Sudáfrica es una de las sociedades económicamente más polarizadas del planeta. El coeficiente Gini, un índice que mide las desigualdades en el mundo, marca un su caso un preocupante 0.6. Este coeficiente se mueve entre 0 y 1. El cero representa la igualdad total y el uno la concentración del capital en un solo par de manos. En general, se considera que a partir de 0.4 la situación es preocupante, susceptible de desembocar en conflictos sociales.
Además, este desequilibrio está “racializado” y la población negra se lleva la peor parte. El 60% de la población, casi todos negros, viven con menos de 419 dólares al mes.
La mayoría vive en ‘townships’ o asentamientos: ciudades dentro de ciudades, muchas urbanísticamente caóticas, lugares a los que fueron obligados a exiliarse los negros durante el apartheid y donde abundan las chabolas de techo de uralita y paredes maltrechas, flanqueadas muchas veces por caminos sin asfaltar, que se convierten en auténticos lodazales cuando arrecian las tormentas en verano.
Potencia emergente
La sociedad concede un estatus privilegiado a las víctimas del apartheid. La formación del actual presidente, Jacob Zuma, no es académica sino carcelaria, de su paso por Robben Island, donde también estuvo encerrado Mandela.
Desde su elección ha sido calificado con los epítetos más sonoros, entre otras cosas porque estuvo acusado de violación y corrupción. En enero desposó a su quinta mujer en una ceremonia tradicional zulú en la que bailó en taparrabos de leopardo, lo que le valió nuevas críticas.
Antes que él y después de Mandela, Thabo Mbeki llevó las riendas. Su legado más sonoro son las 350,000 víctimas mortales evitables, según organizaciones de derechos humanos, por su empecinamiento en el heterodoxo punto de vista que desvincula VIH y sida. Pero ni la tamaña irresponsabilidad de Mbeki en uno de los países del mundo más seriamente azotados por la pandemia del sida, ni las luchas cainitas por el poder en el seno de la ANC, ni la galopante corrupción de la clase política, ni tan siquiera las cifras de desempleo que rondan el 30%, han servido para fortalecer a la oposición, más ruidosa que útil.
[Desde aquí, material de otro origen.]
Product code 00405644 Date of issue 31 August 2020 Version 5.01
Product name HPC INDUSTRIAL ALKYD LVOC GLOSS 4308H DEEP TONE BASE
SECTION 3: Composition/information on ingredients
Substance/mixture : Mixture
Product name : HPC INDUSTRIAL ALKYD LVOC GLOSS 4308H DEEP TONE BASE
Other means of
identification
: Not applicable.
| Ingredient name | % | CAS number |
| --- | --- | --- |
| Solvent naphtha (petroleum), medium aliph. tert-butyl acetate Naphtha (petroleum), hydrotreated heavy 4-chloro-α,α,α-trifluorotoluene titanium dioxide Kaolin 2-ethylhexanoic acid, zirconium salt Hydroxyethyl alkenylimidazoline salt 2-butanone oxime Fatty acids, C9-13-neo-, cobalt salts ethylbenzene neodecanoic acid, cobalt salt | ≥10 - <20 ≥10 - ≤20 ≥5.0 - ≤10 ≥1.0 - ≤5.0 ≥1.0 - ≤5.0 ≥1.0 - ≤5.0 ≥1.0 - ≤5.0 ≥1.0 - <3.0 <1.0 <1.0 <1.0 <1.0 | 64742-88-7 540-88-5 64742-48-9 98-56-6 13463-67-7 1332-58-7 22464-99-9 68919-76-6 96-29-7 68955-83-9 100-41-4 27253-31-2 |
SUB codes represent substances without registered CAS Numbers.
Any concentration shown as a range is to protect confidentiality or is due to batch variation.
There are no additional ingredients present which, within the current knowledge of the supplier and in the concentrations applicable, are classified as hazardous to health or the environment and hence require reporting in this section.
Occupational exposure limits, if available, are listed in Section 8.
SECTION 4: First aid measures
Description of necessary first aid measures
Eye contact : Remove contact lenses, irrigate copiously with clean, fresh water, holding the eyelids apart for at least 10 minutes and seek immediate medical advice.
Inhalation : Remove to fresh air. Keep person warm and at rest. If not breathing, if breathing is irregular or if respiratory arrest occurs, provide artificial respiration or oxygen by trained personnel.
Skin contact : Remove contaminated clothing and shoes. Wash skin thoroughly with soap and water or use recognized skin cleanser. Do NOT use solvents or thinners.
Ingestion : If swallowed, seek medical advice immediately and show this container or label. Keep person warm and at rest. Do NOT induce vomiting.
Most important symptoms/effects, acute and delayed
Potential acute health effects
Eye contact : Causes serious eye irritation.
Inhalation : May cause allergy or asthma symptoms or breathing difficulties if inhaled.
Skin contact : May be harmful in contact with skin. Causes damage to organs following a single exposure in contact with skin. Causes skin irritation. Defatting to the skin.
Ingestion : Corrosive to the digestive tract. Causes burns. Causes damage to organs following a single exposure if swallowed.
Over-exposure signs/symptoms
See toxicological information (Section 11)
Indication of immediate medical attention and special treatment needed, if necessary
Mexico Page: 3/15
Sudáfrica es la joya de la corona del continente africano. Es una potencia emergente que, salvo en los años de recesión internacional, ha mantenido un crecimiento sostenido y que aspira a formar parte del BRIC (grupo formado por Brasil, Rusia, India y China) y hacer oír su voz en los principales foros internacionales, fundamentalmente en la Organización Mundial del Comercio (OMC).
16 años después de las primeras elecciones libres y a las puertas de albergar el evento internacional más importante de su historia contemporánea, Sudáfrica es un país de acusadas luces y sombras, todavía en transición y en difícil equilibrio sobre el legado de Mandela. Del pueblo sudafricano depende conseguir apuntalar las bases sobre las que se ha levantado para convertirse realmente en el país arco iris, como la Universidad del Cabo de Coetzee y el suelo de Tutu, o dilapidar incomprensiblemente un esfuerzo de tantos años. Ahora mismo parece estar tan cerca de una cosa como de la otra.